Hi, I have human RNA-Seq (Total RNA) data of 24 paired samples. My samples are labelled as S1,S2,S3 and so on. S1-S2 form a pair and S3-S4 for another (odd represents Normal samples and even diseased samples). I have used STAR to align the reads and have obtained an overall alignment of > 90% for most cases. I have then used Stringtie for transcript assembly using the following command:
stringtie -p 3 -e -B -G reference_annotation_file -l S1 --rf -o ..S1.transcripts.gtf S1Aligned.sortedByCoord.out.quality.filtered.reads.bam
This command has been used individually for all the samples.
Then I have used the online script prepDE.py to convert the fpkm values of reads to raw counts. (http://ccb.jhu.edu/software/stringtie/dl/prepDE.py)
Thereafter I have used edgeR to perform paired differential analysis for the data.
I am facing several ambiguities with the data:
The annotation file was downloaded from Gencode (hg19 version). I had used the complete annotation including contigs, scaffolds, patch. Now, I have seen that there are several genes which have names but different gene IDs, let's say gene1_ID1 and gene1_ID2. In case of some of these genes, I find that both gene1_ID1 and gene1_ID2 are differential, but their logFC and FDR values are differing significantly.
My set of 24 samples have been classified into 2 groups, based on an additional factor being present and absent in the patients. Differential analysis was performed separately in the two groups and the results compared. In these I am finding that for some genes, gene_ID1 is differential in the total set (24 samples), while the same gene with different ID (gene_ID2) is found to be uniquely differential in one of the two groups (of 12 samples). How can this be?
In case of a gene with 2 unique IDs, I find that one is upregulated and the other is downregulated, though both are significant. I shall give the example here and provide the links for the gene with 2 IDs.

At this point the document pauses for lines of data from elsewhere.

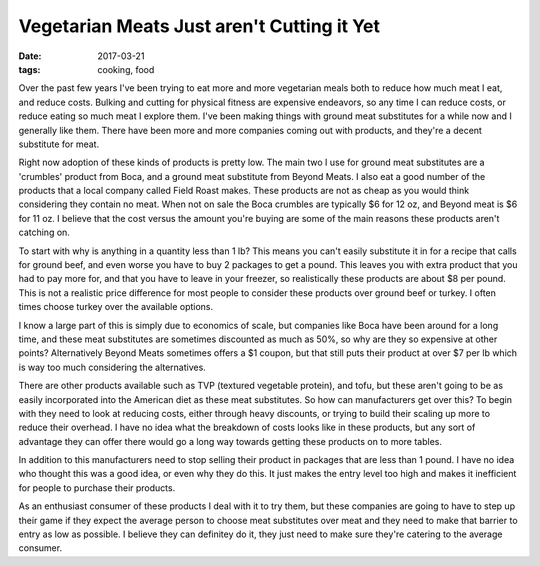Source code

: Vegetarian Meats Just aren't Cutting it Yet
===========================================
:date: 2017-03-21
:tags: cooking, food

Over the past few years I've been trying to eat more and more vegetarian meals
both to reduce how much meat I eat, and reduce costs. Bulking and cutting for
physical fitness are expensive endeavors, so any time I can reduce costs, or
reduce eating so much meat I explore them. I've been making things with ground
meat substitutes for a while now and I generally like them. There have been
more and more companies coming out with products, and they're a decent
substitute for meat.

Right now adoption of these kinds of products is pretty low. The main two I use
for ground meat substitutes are a 'crumbles' product from Boca, and a ground
meat substitute from Beyond Meats. I also eat a good number of the products
that a local company called Field Roast makes. These products are not as cheap
as you would think considering they contain no meat. When not on sale the Boca
crumbles are typically $6 for 12 oz, and Beyond meat is $6 for 11 oz. I
believe that the cost versus the amount you're buying are some of the main
reasons these products aren't catching on.

To start with why is anything in a quantity less than 1 lb? This means you
can't easily substitute it in for a recipe that calls for ground beef, and
even worse you have to buy 2 packages to get a pound. This leaves you with
extra product that you had to pay more for, and that you have to leave in your
freezer, so realistically these products are about $8 per pound. This is not
a realistic price difference for most people to consider these products over
ground beef or turkey. I often times choose turkey over the available options.

I know a large part of this is simply due to economics of scale, but companies
like Boca have been around for a long time, and these meat substitutes are
sometimes discounted as much as 50%, so why are they so expensive at other
points? Alternatively Beyond Meats sometimes offers a $1 coupon, but that
still puts their product at over $7 per lb which is way too much considering
the alternatives.

There are other products available such as TVP (textured vegetable protein),
and tofu, but these aren't going to be as easily incorporated into the
American diet as these meat substitutes. So how can manufacturers get over
this? To begin with they need to look at reducing costs, either through heavy
discounts, or trying to build their scaling up more to reduce their overhead.
I have no idea what the breakdown of costs looks like in these products, but
any sort of advantage they can offer there would go a long way towards getting
these products on to more tables.

In addition to this manufacturers need to stop selling their product in
packages that are less than 1 pound. I have no idea who thought this was a
good idea, or even why they do this. It just makes the entry level too high
and makes it inefficient for people to purchase their products.

As an enthusiast consumer of these products I deal with it to try them, but
these companies are going to have to step up their game if they expect the
average person to choose meat substitutes over meat and they need to make that
barrier to entry as low as possible. I believe they can definitey do it, they
just need to make sure they're catering to the average consumer.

- One important gene that is known to be upregulated in my disease, as supported by numerous publications, has been upregulated in my sample set. However the logFC of this gene is only 0.5.
These results have left me confused and wondering whether I have made some mistakes in my workflow. I am relatively new to RNA-Seq data. In case I have not been able to clarify my doubts properly, please feel free to probe me further.